The Holy Spirit continues to be with us and not leave orphaned. Or as the Psalm says today, God’s steadfast love will not be removed from us. Even when, as the Psalm also says, God has tested us and tried us and laid burdens on our backs, “truly God has listened.” “God has given heed to the words of our prayers.” This is our hope in unsteady times. God is with us. God will not leave us orphaned. Not when we’re quarantined for 2 months. Not when there’s a global pandemic raging outside.

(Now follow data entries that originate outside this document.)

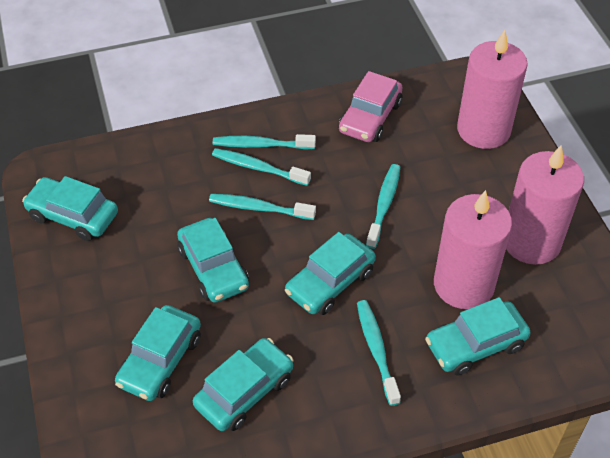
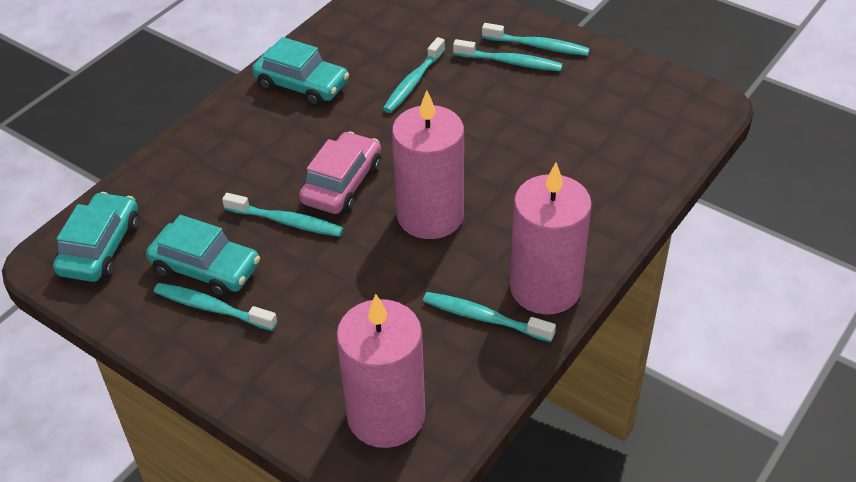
turquoise car: [22,176,118,241] [115,305,201,401] [177,218,249,303] [193,338,293,431] [285,232,376,315] [425,297,531,376] = 6 -> [53,192,140,282] [146,215,260,297] [252,37,349,106] = 3
turquoise toothbrush: [209,194,316,220] [212,148,311,186] [213,134,316,150] [357,300,401,406] [366,164,400,249] = 5 -> [154,283,277,331] [222,193,344,237] [383,37,445,113] [423,292,556,342] [453,39,563,71] [482,23,590,56] = 6

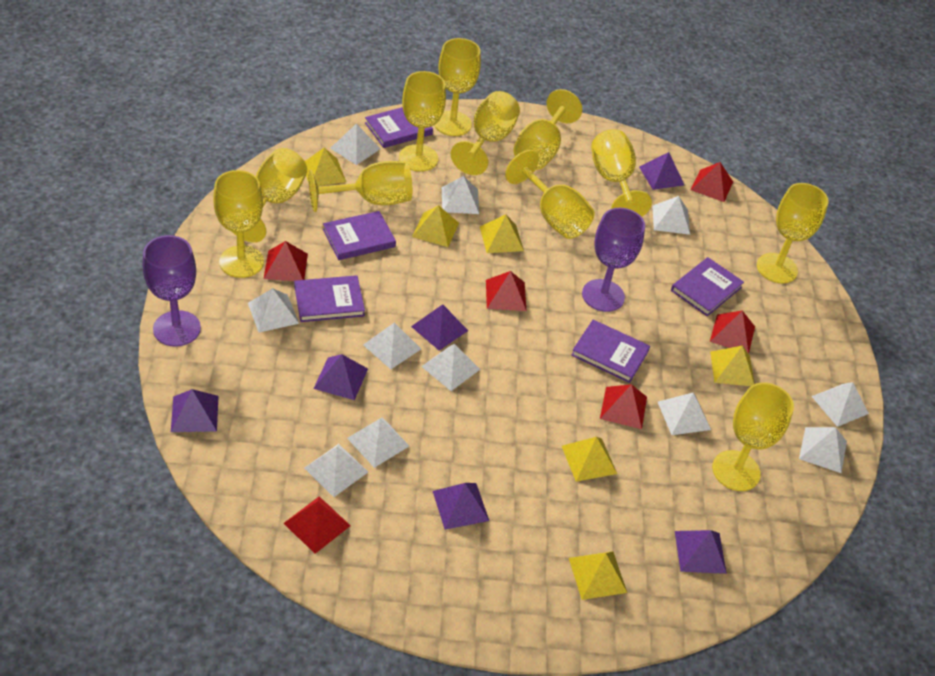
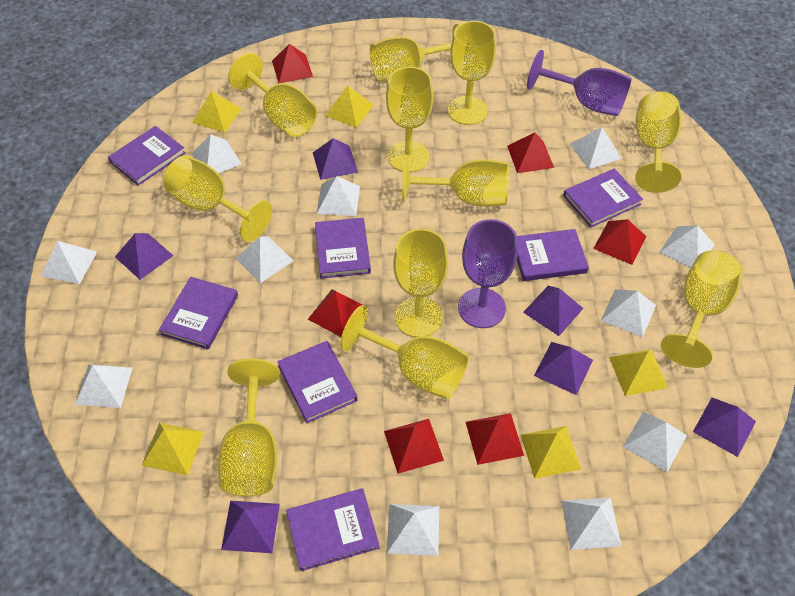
purple book: [294,275,365,322] [323,211,396,260] [365,107,433,148] [571,320,650,383] [671,257,744,316] = 5 -> [108,126,185,186] [159,277,238,349] [278,341,358,423] [286,488,380,571] [315,218,371,279] [517,229,589,281] [563,169,643,228] = 7
yellow pyramid: [305,148,346,186] [412,205,459,247] [480,214,524,253] [562,437,617,482] [569,551,627,600] [710,346,754,386] = 6 -> [142,423,204,475] [192,91,242,133] [325,86,373,128] [521,426,581,479] [609,349,668,396] = 5

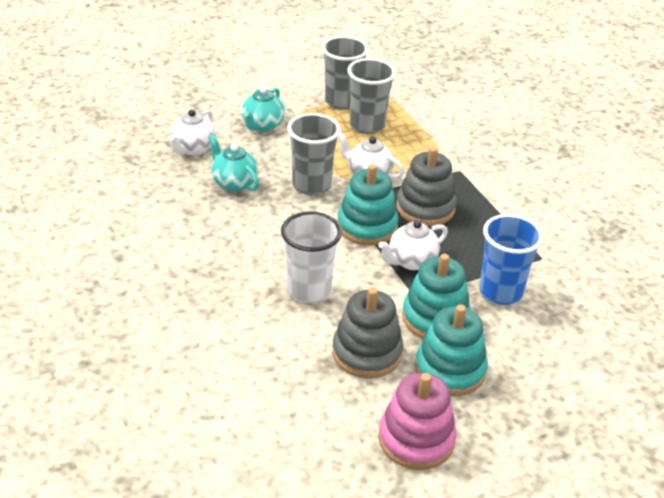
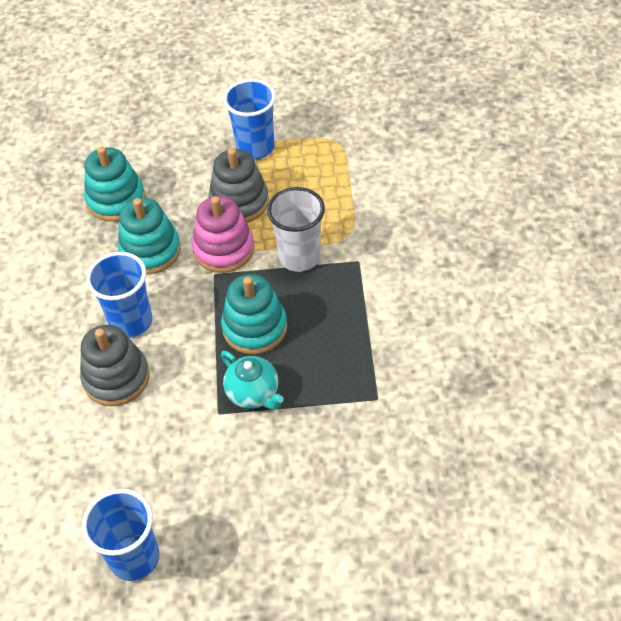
blue cup: [479,214,544,305] = 1 -> [82,489,159,581] [86,252,152,338] [223,79,276,159] = 3
grey cup: [287,113,341,195] [322,36,369,110] [347,58,396,134] = 3 -> none = 0
turquoise teapot: [208,134,259,192] [242,87,285,132] = 2 -> [221,351,284,410] = 1
white teapot: [169,109,216,155] [338,132,404,179] [379,220,448,270] = 3 -> none = 0

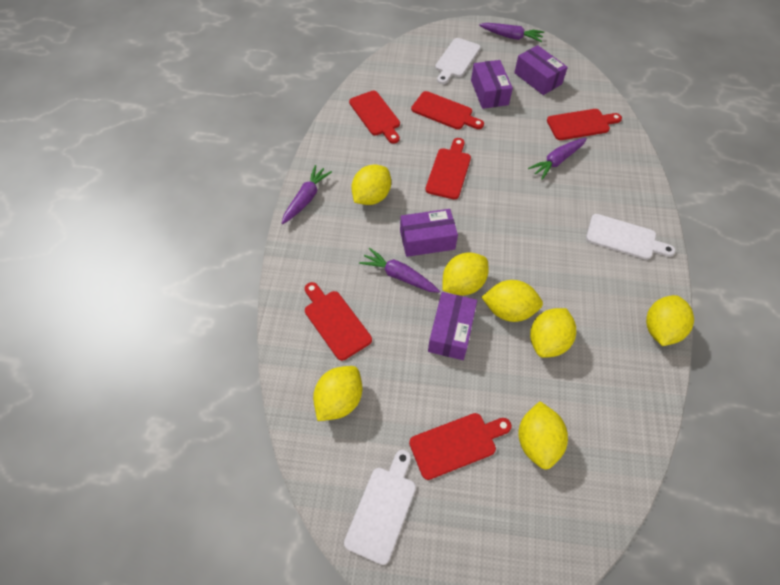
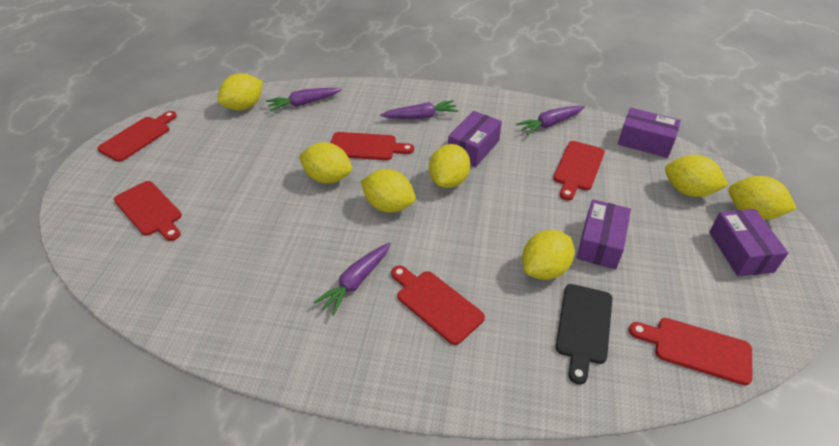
black cutting board: none = 0 -> [556,284,612,385] = 1
white cutting board: [344,450,416,565] [435,38,481,84] [586,214,675,260] = 3 -> none = 0

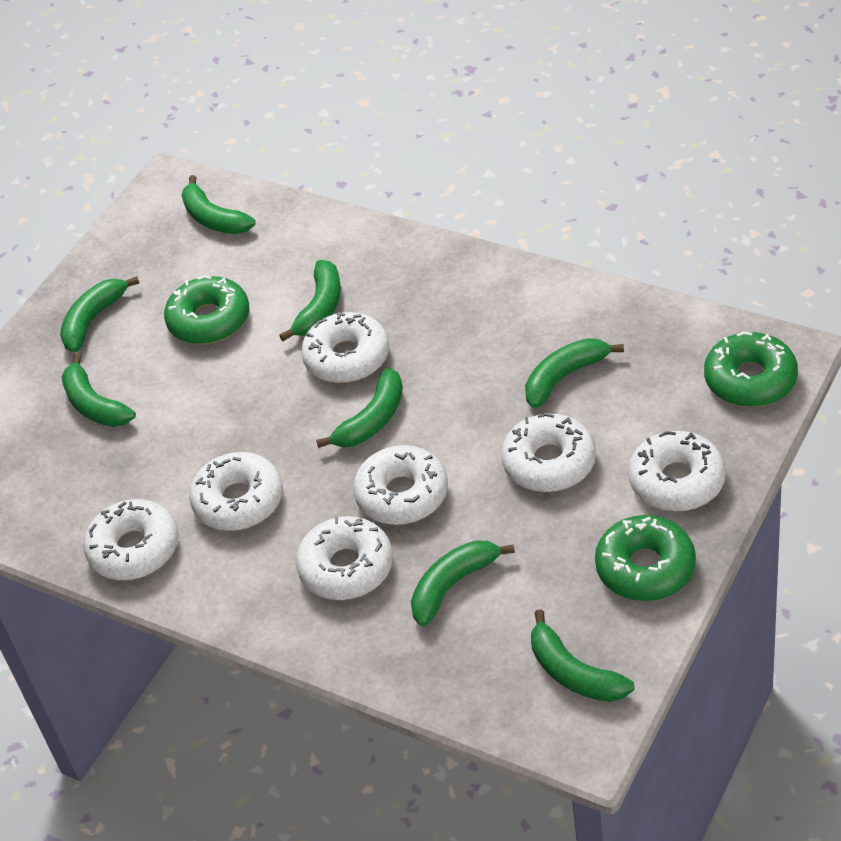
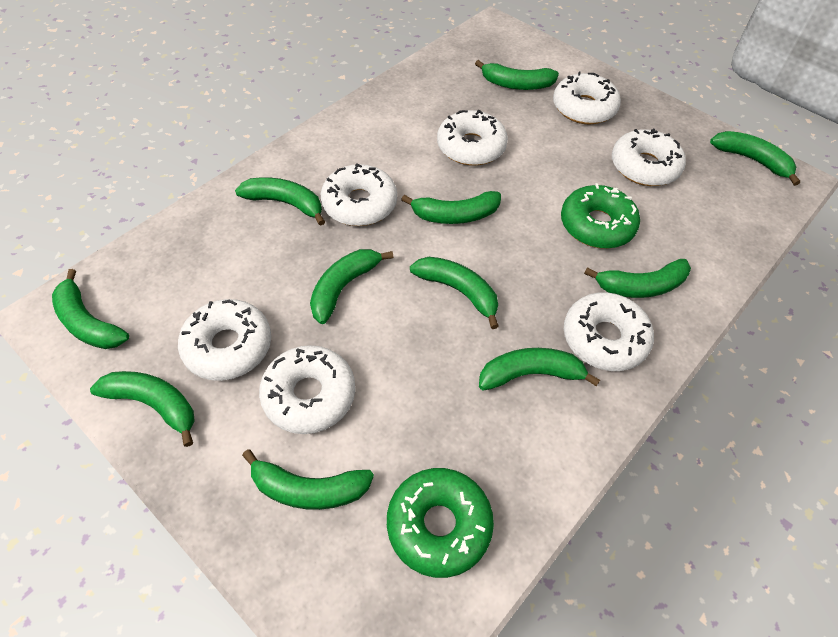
green banana: [60,276,139,352] [62,353,136,427] [182,175,256,234] [279,260,341,341] [316,368,403,448] [411,540,515,627] [525,338,624,408] [531,610,635,702] = 8 -> [52,269,129,349] [90,371,195,447] [235,177,325,226] [242,449,374,510] [310,249,394,324] [401,191,501,224] [410,257,499,329] [475,60,559,90] [479,348,600,390] [584,259,691,298] [710,131,800,186] = 11
green donut: [164,276,249,344] [595,515,696,601] [704,332,798,407] = 3 -> [387,468,494,578] [561,183,640,249] = 2

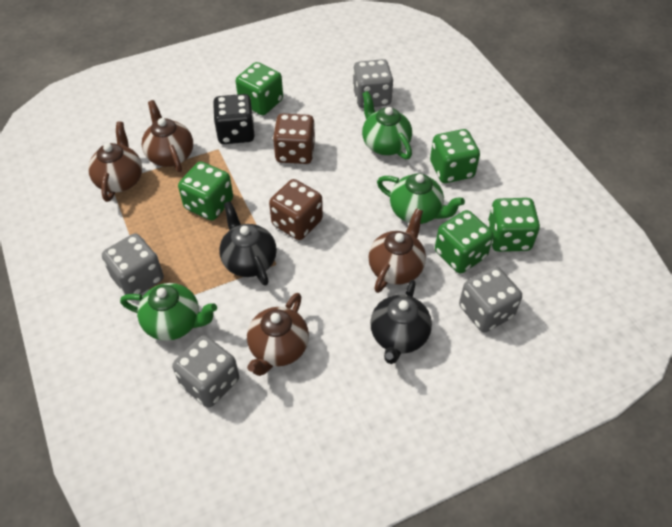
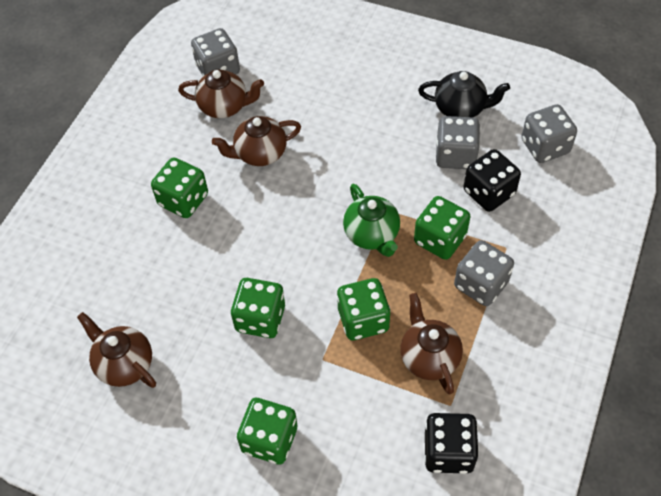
black dice: [213,94,255,144] = 1 -> [424,413,479,474] [463,149,521,212] = 2
black teapot: [219,201,277,286] [370,280,432,364] = 2 -> [418,71,510,118] = 1
brown dice: [269,179,323,240] [273,113,315,164] = 2 -> none = 0
green teapot: [120,283,217,341] [362,91,412,159] [377,173,465,224] = 3 -> [343,184,400,257] = 1

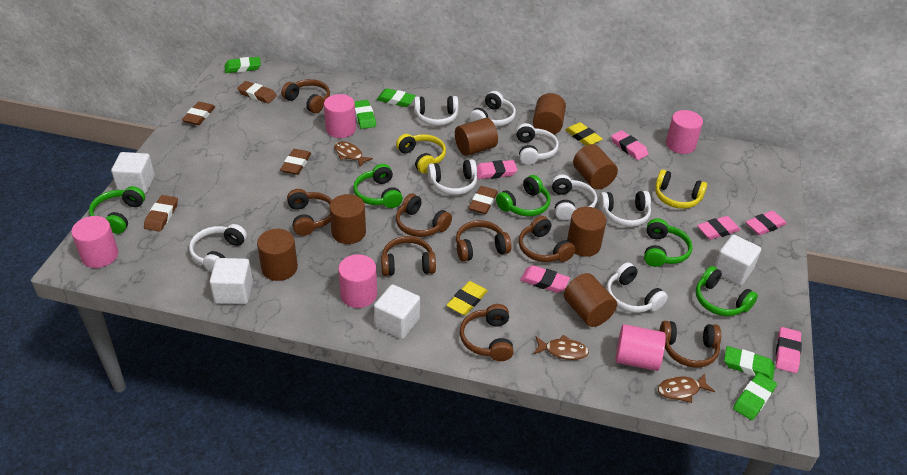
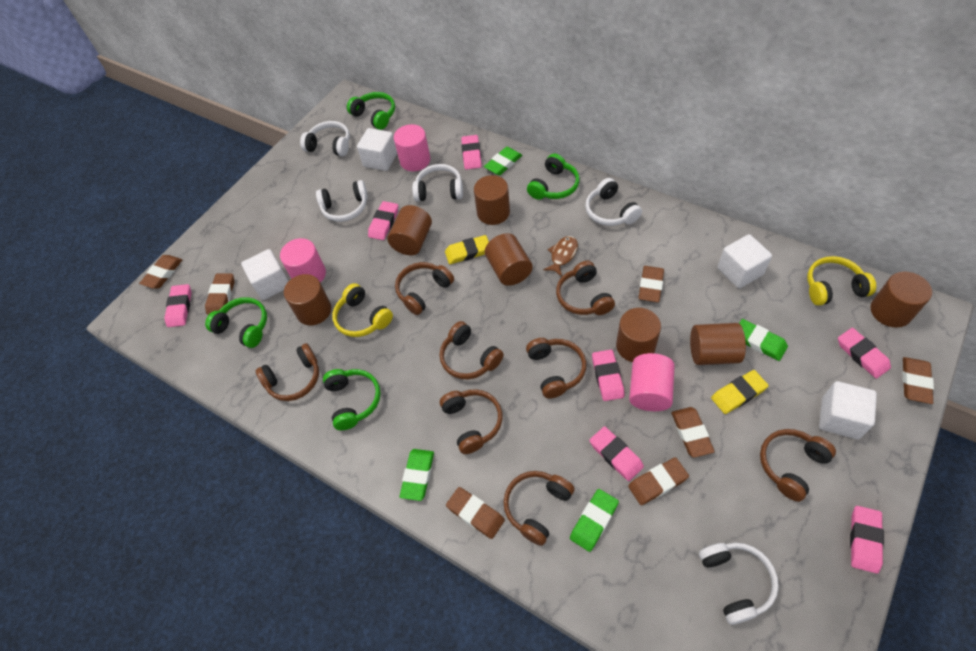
brown eraser: [144,195,178,232] [182,102,215,125] [237,81,277,104] [280,149,311,175] [469,186,498,214] = 5 -> [139,255,182,289] [205,274,234,315] [446,487,505,539] [628,457,689,505] [639,266,664,302] [671,407,715,458] [902,357,934,404] = 7
brown fish: [334,141,373,167] [534,335,589,360] [658,373,715,403] = 3 -> [543,236,578,277] = 1
green eraser: [224,57,261,73] [354,100,376,129] [377,88,416,107] [724,346,775,380] [733,373,777,420] = 5 -> [400,449,434,501] [484,147,522,175] [570,489,619,552] [739,319,788,361] = 4
green headphones: [89,186,145,234] [353,164,403,208] [496,175,551,216] [644,218,693,267] [696,266,758,316] = 5 -> [205,297,267,348] [323,369,381,430] [347,92,395,130] [527,154,580,200] = 4
pink cylinder: [71,216,118,268] [324,94,356,138] [338,254,377,308] [616,324,666,371] [666,110,703,154] = 5 -> [280,238,326,283] [394,124,430,172] [629,353,675,411] = 3
pink eraser: [477,160,517,179] [520,265,570,293] [611,130,648,160] [697,216,740,240] [746,210,787,235] [776,327,802,373] = 6 -> [164,284,192,327] [368,201,398,240] [461,135,482,170] [590,426,644,481] [592,350,625,401] [838,328,891,379] [850,506,884,574] = 7
white headphones: [189,224,247,272] [414,96,459,126] [427,159,477,195] [469,91,516,126] [516,123,559,165] [552,174,597,220] [598,191,651,227] [606,262,668,313] = 8 -> [300,121,350,156] [316,180,368,222] [412,164,463,202] [585,178,642,226] [699,543,779,625] = 5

Not when everyone acts a fool in Lowe’s and Kroger and HEB. God will not leave us orphaned. The Advocate will be with us forever. Because Christ lives, we also will live. Christ abides in us, and Christ will be in us.
And on that thought, I will close us in a portion of a prayer from Saint Patrick:
“Christ with me, Christ before me, Christ behind me, Christ in me, Christ beneath me, Christ above me, Christ on my right, Christ on my left, Christ when I lie down, Christ when I sit down, Christ in the heart of everyone who thinks of me, Christ in the mouth of everyone who speaks of me, Christ in the eye that sees me, Christ in the ear that hears me.
I arise today Through the mighty strength Of the Lord of creation. Amen.”
A sermon given to St. Francis of Assisi Episcopal Church in Prairie View, TX on May 17, 2020.